Uma lição que os modos de vida indígenas nos legou foi o fato de
se ocuparem em produzir apenas o suficiente para viver. Os
civilizados do Ocidente, por contrário, temos escolhido cultivar a
avareza em detrimento da simplicidade. Diz-nos Montaigne que a moral
dos canibais se resumia em dois pontos: valentia na guerra e afeição
por suas mulheres.
“Lamento
que Licurgo e Platão não tenham ouvido falar delas, pois sou de
opinião que o que vemos praticarem esses povos, não somente
ultrapassa as magníficas descrições que nos deu a poesia da idade
de ouro, e tudo o que imaginou como suscetível de realizar a
felicidade perfeita sobre a terra, mas também as concepções e
aspirações da filosofia. Ninguém concebeu jamais uma simplicidade
natural elevada a tal grau, nem ninguém jamais acreditou pudesse a
sociedade subsistir com tão poucos artifícios. (…) Não entram em
conflito a fim de conquistar novos territórios, porquanto gozam
ainda de uma uberdade natural que sem trabalhos nem fadigas lhes
fornece tudo de que necessitam e em tal abundância que não teriam
motivo para desejar ampliar suas terras. Têm ademais a felicidade de
limitar seus desejos ao que exige a satisfação de suas necessidades
naturais, tudo o que as excede lhes parecendo supérfluo”.
(196-200)
4. Os traços com os quais Montaigne caracteriza o informante que retornara do Novo Mundo e forneceu-lhe as informações, em contraste com “pessoas dotadas de finura”, apresenta, de forma emblemática, os elementos que circunscrevem o (já ultrapassado?) imbróglio da fidedignidade epistemológica do discurso etnográfico: objetividade versus subjetividade.
“O
homem que tinha a meu serviço, e que voltava do Novo Mundo, era
simples e grosseiro de espírito, o que dá mais valor sobre o seu
testemunho.

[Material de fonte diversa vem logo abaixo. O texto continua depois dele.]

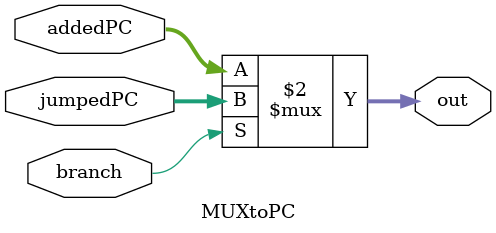
<source format=v>
`timescale 1ns / 1ps
module MUXtoPC(
    input [7:0] addedPC,
    input [7:0] jumpedPC,
    input branch,
    output [7:0] out
    );
	 
	 assign out = (branch == 1'b0) ? addedPC : jumpedPC;

endmodule

</source>
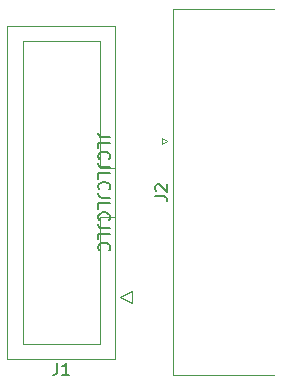
<source format=gbr>
%TF.GenerationSoftware,KiCad,Pcbnew,(5.99.0-11667-g1edb96cc5b)*%
%TF.CreationDate,2021-10-30T09:42:55+02:00*%
%TF.ProjectId,VGADE15toIDC16,56474144-4531-4357-946f-49444331362e,rev?*%
%TF.SameCoordinates,Original*%
%TF.FileFunction,Legend,Top*%
%TF.FilePolarity,Positive*%
%FSLAX46Y46*%
G04 Gerber Fmt 4.6, Leading zero omitted, Abs format (unit mm)*
G04 Created by KiCad (PCBNEW (5.99.0-11667-g1edb96cc5b)) date 2021-10-30 09:42:55*
%MOMM*%
%LPD*%
G01*
G04 APERTURE LIST*
%ADD10C,0.150000*%
%ADD11C,0.120000*%
G04 APERTURE END LIST*
D10*
X117157619Y-117250952D02*
X116443333Y-117250952D01*
X116300476Y-117203333D01*
X116205238Y-117108095D01*
X116157619Y-116965238D01*
X116157619Y-116870000D01*
X116157619Y-118203333D02*
X116157619Y-117727142D01*
X117157619Y-117727142D01*
X116252857Y-119108095D02*
X116205238Y-119060476D01*
X116157619Y-118917619D01*
X116157619Y-118822380D01*
X116205238Y-118679523D01*
X116300476Y-118584285D01*
X116395714Y-118536666D01*
X116586190Y-118489047D01*
X116729047Y-118489047D01*
X116919523Y-118536666D01*
X117014761Y-118584285D01*
X117110000Y-118679523D01*
X117157619Y-118822380D01*
X117157619Y-118917619D01*
X117110000Y-119060476D01*
X117062380Y-119108095D01*
X117157619Y-119822380D02*
X116443333Y-119822380D01*
X116300476Y-119774761D01*
X116205238Y-119679523D01*
X116157619Y-119536666D01*
X116157619Y-119441428D01*
X116157619Y-120774761D02*
X116157619Y-120298571D01*
X117157619Y-120298571D01*
X116252857Y-121679523D02*
X116205238Y-121631904D01*
X116157619Y-121489047D01*
X116157619Y-121393809D01*
X116205238Y-121250952D01*
X116300476Y-121155714D01*
X116395714Y-121108095D01*
X116586190Y-121060476D01*
X116729047Y-121060476D01*
X116919523Y-121108095D01*
X117014761Y-121155714D01*
X117110000Y-121250952D01*
X117157619Y-121393809D01*
X117157619Y-121489047D01*
X117110000Y-121631904D01*
X117062380Y-121679523D01*
X117157619Y-122393809D02*
X116443333Y-122393809D01*
X116300476Y-122346190D01*
X116205238Y-122250952D01*
X116157619Y-122108095D01*
X116157619Y-122012857D01*
X116157619Y-123346190D02*
X116157619Y-122870000D01*
X117157619Y-122870000D01*
X116252857Y-124250952D02*
X116205238Y-124203333D01*
X116157619Y-124060476D01*
X116157619Y-123965238D01*
X116205238Y-123822380D01*
X116300476Y-123727142D01*
X116395714Y-123679523D01*
X116586190Y-123631904D01*
X116729047Y-123631904D01*
X116919523Y-123679523D01*
X117014761Y-123727142D01*
X117110000Y-123822380D01*
X117157619Y-123965238D01*
X117157619Y-124060476D01*
X117110000Y-124203333D01*
X117062380Y-124250952D01*
X117157619Y-124965238D02*
X116443333Y-124965238D01*
X116300476Y-124917619D01*
X116205238Y-124822380D01*
X116157619Y-124679523D01*
X116157619Y-124584285D01*
X116157619Y-125917619D02*
X116157619Y-125441428D01*
X117157619Y-125441428D01*
X116252857Y-126822380D02*
X116205238Y-126774761D01*
X116157619Y-126631904D01*
X116157619Y-126536666D01*
X116205238Y-126393809D01*
X116300476Y-126298571D01*
X116395714Y-126250952D01*
X116586190Y-126203333D01*
X116729047Y-126203333D01*
X116919523Y-126250952D01*
X117014761Y-126298571D01*
X117110000Y-126393809D01*
X117157619Y-126536666D01*
X117157619Y-126631904D01*
X117110000Y-126774761D01*
X117062380Y-126822380D01*
%TO.C,J2*%
X120982380Y-122248333D02*
X121696666Y-122248333D01*
X121839523Y-122295952D01*
X121934761Y-122391190D01*
X121982380Y-122534047D01*
X121982380Y-122629285D01*
X121077619Y-121819761D02*
X121030000Y-121772142D01*
X120982380Y-121676904D01*
X120982380Y-121438809D01*
X121030000Y-121343571D01*
X121077619Y-121295952D01*
X121172857Y-121248333D01*
X121268095Y-121248333D01*
X121410952Y-121295952D01*
X121982380Y-121867380D01*
X121982380Y-121248333D01*
%TO.C,J1*%
X112689166Y-136372380D02*
X112689166Y-137086666D01*
X112641547Y-137229523D01*
X112546309Y-137324761D01*
X112403452Y-137372380D01*
X112308214Y-137372380D01*
X113689166Y-137372380D02*
X113117738Y-137372380D01*
X113403452Y-137372380D02*
X113403452Y-136372380D01*
X113308214Y-136515238D01*
X113212976Y-136610476D01*
X113117738Y-136658095D01*
D11*
%TO.C,J2*%
X131070000Y-137400000D02*
X122470000Y-137400000D01*
X122470000Y-137400000D02*
X122470000Y-106430000D01*
X122470000Y-106430000D02*
X131070000Y-106430000D01*
X121575662Y-117850000D02*
X121575662Y-117350000D01*
X122008675Y-117600000D02*
X121575662Y-117850000D01*
X121575662Y-117350000D02*
X122008675Y-117600000D01*
%TO.C,J1*%
X108462500Y-107830000D02*
X117582500Y-107830000D01*
X109772500Y-109130000D02*
X116272500Y-109130000D01*
X116272500Y-134730000D02*
X109772500Y-134730000D01*
X118972500Y-131320000D02*
X118972500Y-130320000D01*
X117582500Y-123980000D02*
X116272500Y-123980000D01*
X118972500Y-130320000D02*
X117972500Y-130820000D01*
X108462500Y-136030000D02*
X108462500Y-107830000D01*
X109772500Y-134730000D02*
X109772500Y-109130000D01*
X116272500Y-109130000D02*
X116272500Y-119880000D01*
X116272500Y-119880000D02*
X117582500Y-119880000D01*
X116272500Y-123980000D02*
X116272500Y-134730000D01*
X116272500Y-119880000D02*
X116272500Y-119880000D01*
X117582500Y-107830000D02*
X117582500Y-136030000D01*
X117582500Y-136030000D02*
X108462500Y-136030000D01*
X117972500Y-130820000D02*
X118972500Y-131320000D01*
%TD*%
M02*

</source>
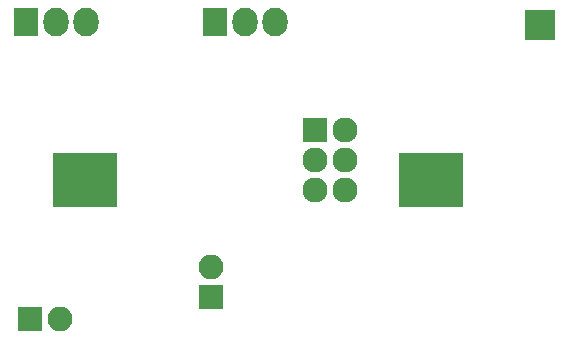
<source format=gbs>
G04 #@! TF.FileFunction,Soldermask,Bot*
%FSLAX46Y46*%
G04 Gerber Fmt 4.6, Leading zero omitted, Abs format (unit mm)*
G04 Created by KiCad (PCBNEW 4.0.5-e0-6337~49~ubuntu16.04.1) date Tue Jan 17 08:20:09 2017*
%MOMM*%
%LPD*%
G01*
G04 APERTURE LIST*
%ADD10C,0.100000*%
%ADD11R,2.635200X2.635200*%
%ADD12R,2.127200X2.432000*%
%ADD13O,2.127200X2.432000*%
%ADD14R,2.127200X2.127200*%
%ADD15O,2.127200X2.127200*%
%ADD16R,2.100000X2.100000*%
%ADD17O,2.100000X2.100000*%
%ADD18R,5.400000X4.600000*%
G04 APERTURE END LIST*
D10*
D11*
X127698500Y-54660800D03*
D12*
X84162900Y-54444900D03*
D13*
X86702900Y-54444900D03*
X89242900Y-54444900D03*
D12*
X100190300Y-54432200D03*
D13*
X102730300Y-54432200D03*
X105270300Y-54432200D03*
D14*
X108585000Y-63627000D03*
D15*
X111125000Y-63627000D03*
X108585000Y-66167000D03*
X111125000Y-66167000D03*
X108585000Y-68707000D03*
X111125000Y-68707000D03*
D16*
X99822000Y-77724000D03*
D17*
X99822000Y-75184000D03*
D18*
X118454000Y-67818000D03*
X89154000Y-67818000D03*
D16*
X84455000Y-79629000D03*
D17*
X86995000Y-79629000D03*
M02*

</source>
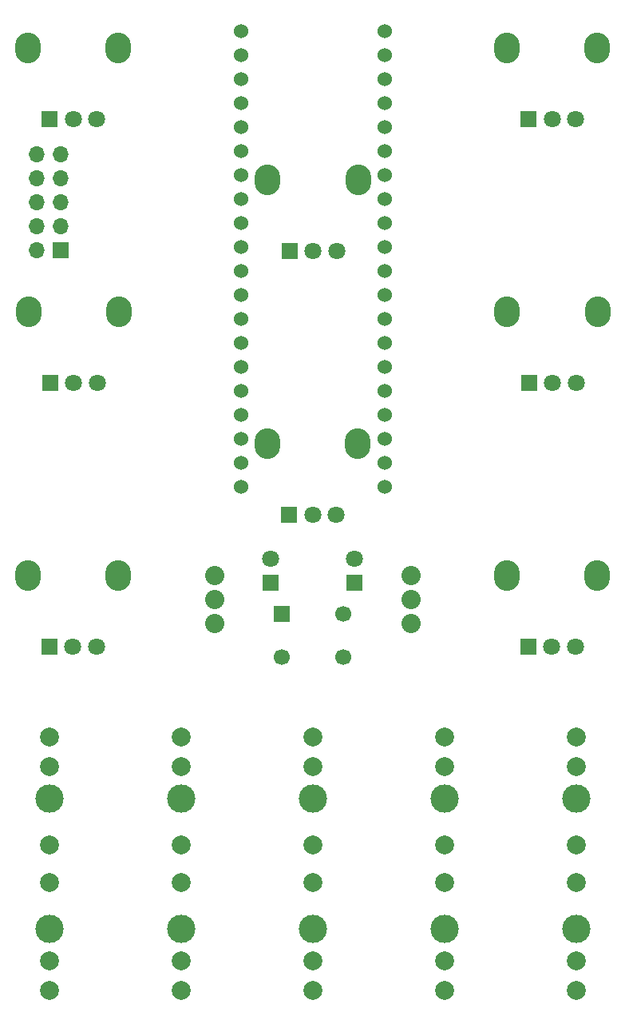
<source format=gbr>
%TF.GenerationSoftware,KiCad,Pcbnew,7.0.1*%
%TF.CreationDate,2024-01-09T19:15:50-05:00*%
%TF.ProjectId,daisy_euro,64616973-795f-4657-9572-6f2e6b696361,rev?*%
%TF.SameCoordinates,Original*%
%TF.FileFunction,Soldermask,Top*%
%TF.FilePolarity,Negative*%
%FSLAX46Y46*%
G04 Gerber Fmt 4.6, Leading zero omitted, Abs format (unit mm)*
G04 Created by KiCad (PCBNEW 7.0.1) date 2024-01-09 19:15:50*
%MOMM*%
%LPD*%
G01*
G04 APERTURE LIST*
%ADD10C,3.000000*%
%ADD11C,2.000000*%
%ADD12R,1.800000X1.800000*%
%ADD13C,1.800000*%
%ADD14R,1.700000X1.700000*%
%ADD15C,1.700000*%
%ADD16O,2.720000X3.240000*%
%ADD17C,2.032000*%
%ADD18O,1.700000X1.700000*%
%ADD19C,1.524000*%
G04 APERTURE END LIST*
D10*
%TO.C,J2*%
X49530000Y-128270000D03*
D11*
X49530000Y-121790000D03*
X49530000Y-133190000D03*
X49530000Y-124890000D03*
%TD*%
D12*
%TO.C,D3*%
X59055000Y-105415000D03*
D13*
X59055000Y-102875000D03*
%TD*%
D14*
%TO.C,SW1*%
X60250000Y-108748000D03*
D15*
X66750000Y-108748000D03*
X60250000Y-113248000D03*
X66750000Y-113248000D03*
%TD*%
D16*
%TO.C,RV2*%
X33340000Y-76708000D03*
X42940000Y-76708000D03*
D12*
X35640000Y-84208000D03*
D13*
X38140000Y-84208000D03*
X40640000Y-84208000D03*
%TD*%
D10*
%TO.C,J7*%
X49530000Y-142080000D03*
D11*
X49530000Y-148560000D03*
X49530000Y-137160000D03*
X49530000Y-145460000D03*
%TD*%
D10*
%TO.C,J1*%
X35560000Y-128270000D03*
D11*
X35560000Y-121790000D03*
X35560000Y-133190000D03*
X35560000Y-124890000D03*
%TD*%
D10*
%TO.C,J8*%
X63500000Y-142080000D03*
D11*
X63500000Y-148560000D03*
X63500000Y-137160000D03*
X63500000Y-145460000D03*
%TD*%
D16*
%TO.C,RV6*%
X84100000Y-48795000D03*
X93700000Y-48795000D03*
D12*
X86400000Y-56295000D03*
D13*
X88900000Y-56295000D03*
X91400000Y-56295000D03*
%TD*%
D10*
%TO.C,J4*%
X77470000Y-128270000D03*
D11*
X77470000Y-121790000D03*
X77470000Y-133190000D03*
X77470000Y-124890000D03*
%TD*%
D16*
%TO.C,RV3*%
X33274000Y-104648000D03*
X42874000Y-104648000D03*
D12*
X35574000Y-112148000D03*
D13*
X38074000Y-112148000D03*
X40574000Y-112148000D03*
%TD*%
D17*
%TO.C,SW2*%
X53086000Y-104648000D03*
X53086000Y-107188000D03*
X53086000Y-109728000D03*
%TD*%
%TO.C,SW3*%
X73914000Y-104648000D03*
X73914000Y-107188000D03*
X73914000Y-109728000D03*
%TD*%
D10*
%TO.C,J10*%
X91440000Y-142080000D03*
D11*
X91440000Y-148560000D03*
X91440000Y-137160000D03*
X91440000Y-145460000D03*
%TD*%
D10*
%TO.C,J6*%
X35560000Y-142080000D03*
D11*
X35560000Y-148560000D03*
X35560000Y-137160000D03*
X35560000Y-145460000D03*
%TD*%
D16*
%TO.C,RV7*%
X84126000Y-76711000D03*
X93726000Y-76711000D03*
D12*
X86426000Y-84211000D03*
D13*
X88926000Y-84211000D03*
X91426000Y-84211000D03*
%TD*%
D12*
%TO.C,D4*%
X67945000Y-105410000D03*
D13*
X67945000Y-102870000D03*
%TD*%
D16*
%TO.C,RV4*%
X58726000Y-62741000D03*
X68326000Y-62741000D03*
D12*
X61026000Y-70241000D03*
D13*
X63526000Y-70241000D03*
X66026000Y-70241000D03*
%TD*%
D10*
%TO.C,J9*%
X77470000Y-142080000D03*
D11*
X77470000Y-148560000D03*
X77470000Y-137160000D03*
X77470000Y-145460000D03*
%TD*%
D10*
%TO.C,J5*%
X91440000Y-128270000D03*
D11*
X91440000Y-121790000D03*
X91440000Y-133190000D03*
X91440000Y-124890000D03*
%TD*%
D16*
%TO.C,RV1*%
X33300000Y-48795000D03*
X42900000Y-48795000D03*
D12*
X35600000Y-56295000D03*
D13*
X38100000Y-56295000D03*
X40600000Y-56295000D03*
%TD*%
D16*
%TO.C,RV5*%
X58700000Y-90681000D03*
X68300000Y-90681000D03*
D12*
X61000000Y-98181000D03*
D13*
X63500000Y-98181000D03*
X66000000Y-98181000D03*
%TD*%
D10*
%TO.C,J3*%
X63500000Y-128270000D03*
D11*
X63500000Y-121790000D03*
X63500000Y-133190000D03*
X63500000Y-124890000D03*
%TD*%
D16*
%TO.C,RV8*%
X84074000Y-104648000D03*
X93674000Y-104648000D03*
D12*
X86374000Y-112148000D03*
D13*
X88874000Y-112148000D03*
X91374000Y-112148000D03*
%TD*%
D14*
%TO.C,J11*%
X36810000Y-70158000D03*
D18*
X34270000Y-70158000D03*
X36810000Y-67618000D03*
X34270000Y-67618000D03*
X36810000Y-65078000D03*
X34270000Y-65078000D03*
X36810000Y-62538000D03*
X34270000Y-62538000D03*
X36810000Y-59998000D03*
X34270000Y-59998000D03*
%TD*%
D19*
%TO.C,U1*%
X71120000Y-46990000D03*
X71120000Y-49530000D03*
X71120000Y-52070000D03*
X71120000Y-54610000D03*
X71120000Y-57150000D03*
X71120000Y-59690000D03*
X71120000Y-62230000D03*
X71120000Y-64770000D03*
X71120000Y-67310000D03*
X71120000Y-69850000D03*
X71120000Y-72390000D03*
X71120000Y-74930000D03*
X71120000Y-77470000D03*
X71120000Y-80010000D03*
X71120000Y-82550000D03*
X71120000Y-85090000D03*
X71120000Y-87630000D03*
X71120000Y-90170000D03*
X71120000Y-92710000D03*
X71120000Y-95250000D03*
X55880000Y-95250000D03*
X55880000Y-92710000D03*
X55880000Y-90170000D03*
X55880000Y-87630000D03*
X55880000Y-85090000D03*
X55880000Y-82550000D03*
X55880000Y-80010000D03*
X55880000Y-77470000D03*
X55880000Y-74930000D03*
X55880000Y-72390000D03*
X55880000Y-69850000D03*
X55880000Y-67310000D03*
X55880000Y-64770000D03*
X55880000Y-62230000D03*
X55880000Y-59690000D03*
X55880000Y-57150000D03*
X55880000Y-54610000D03*
X55880000Y-52070000D03*
X55880000Y-49530000D03*
X55880000Y-46990000D03*
%TD*%
M02*

</source>
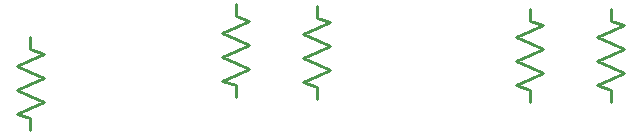
<source format=gbo>
G04 Layer: BottomSilkscreenLayer*
G04 EasyEDA v6.5.8, 2022-08-15 07:29:34*
G04 028e3914a6f949ed9ca799ef75e4ed4f,10*
G04 Gerber Generator version 0.2*
G04 Scale: 100 percent, Rotated: No, Reflected: No *
G04 Dimensions in millimeters *
G04 leading zeros omitted , absolute positions ,4 integer and 5 decimal *
%FSLAX45Y45*%
%MOMM*%

%ADD10C,0.2540*%

%LPD*%
D10*
X7658100Y5283197D02*
G01*
X7658100Y5384797D01*
X7543800Y5422897D01*
X7658100Y5473697D01*
X7772400Y5524497D01*
X7658100Y5575297D01*
X7543800Y5626097D01*
X7658100Y5676897D01*
X7772400Y5727697D01*
X7658100Y5778497D01*
X7543800Y5829297D01*
X7658100Y5880097D01*
X7772400Y5930897D01*
X7658100Y5968997D01*
X7658100Y6070597D01*
X8343900Y6057902D02*
G01*
X8343900Y5956302D01*
X8458200Y5918202D01*
X8343900Y5867402D01*
X8229600Y5816602D01*
X8343900Y5765802D01*
X8458200Y5715002D01*
X8343900Y5664202D01*
X8229600Y5613402D01*
X8343900Y5562602D01*
X8458200Y5511802D01*
X8343900Y5461002D01*
X8229600Y5410202D01*
X8343900Y5372102D01*
X8343900Y5270502D01*
X10147300Y5245097D02*
G01*
X10147300Y5346697D01*
X10033000Y5384797D01*
X10147300Y5435597D01*
X10261600Y5486397D01*
X10147300Y5537197D01*
X10033000Y5587997D01*
X10147300Y5638797D01*
X10261600Y5689597D01*
X10147300Y5740397D01*
X10033000Y5791197D01*
X10147300Y5841997D01*
X10261600Y5892797D01*
X10147300Y5930897D01*
X10147300Y6032497D01*
X10833100Y6032502D02*
G01*
X10833100Y5930902D01*
X10947400Y5892802D01*
X10833100Y5842002D01*
X10718800Y5791202D01*
X10833100Y5740402D01*
X10947400Y5689602D01*
X10833100Y5638802D01*
X10718800Y5588002D01*
X10833100Y5537202D01*
X10947400Y5486402D01*
X10833100Y5435602D01*
X10718800Y5384802D01*
X10833100Y5346702D01*
X10833100Y5245102D01*
X5918200Y5003800D02*
G01*
X5918200Y5105400D01*
X5803900Y5143500D01*
X5918200Y5194300D01*
X6032500Y5245100D01*
X5918200Y5295900D01*
X5803900Y5346700D01*
X5918200Y5397500D01*
X6032500Y5448300D01*
X5918200Y5499100D01*
X5803900Y5549900D01*
X5918200Y5600700D01*
X6032500Y5651500D01*
X5918200Y5689600D01*
X5918200Y5791200D01*
M02*

</source>
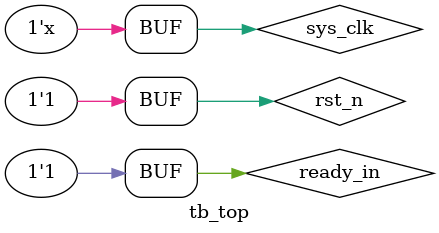
<source format=v>
`timescale 1ns/1ns
module tb_top();

reg        sys_clk;
reg        rst_n;
reg        ready_in;
wire [2:0] result;



always #10 sys_clk = ~sys_clk; //生成50MHZ 20ns的时钟信号


initial begin
    sys_clk = 1'b1;
    rst_n <= 1'b0;
    #20
    rst_n <= 1'b1;
end




initial begin
    ready_in <= 1'b1;
    #60
    ready_in <= 1'b0;
    #20
    ready_in <= 1'b1;    
end

top inst_top
(
    .sys_clk (sys_clk),
    .rst_n   (rst_n),
    .ready_in(ready_in),

    .result  (result)
);



endmodule
</source>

As pessoas dotadas de finura observam melhor e com mais
cuidado as coisas, mas comentam o que vêem e, a fim de valorizar sua
interpretação e persuadir, não podem deixar de alterar um pouco a
verdade. Nunca relatam pura e simplesmente o que viram, e para dar
crédito à sua maneira de apreciar, deformam e ampliam os fatos. A
informação objetiva nós a temos das pessoas muito escrupulosas ou
muito simples, que não tenham imaginação para inventar e
justificar suas invenções e igualmente que não sejam sectárias”
(p. 194, 195).
5.
Por fim, ilustra-nos com clareza o que seria a dogmática e ingênua
“visão etnocêntrica”, ao argumentar seu desacordo a chamarem
bárbaros ou selvagens a esses povos recém encontrados, vivendo de
par com a Natureza:
“... não vejo nada de bárbaro ou selvagem no que dizem daqueles povos; e, na verdade, cada qual considera bárbaro o que não se pratica em sua terra. E é natural, porque só podemos julgar da verdade e da razão de ser das coisas pelo exemplo e pela ideia dos usos e costumes do país em que vivemos” (p. 195).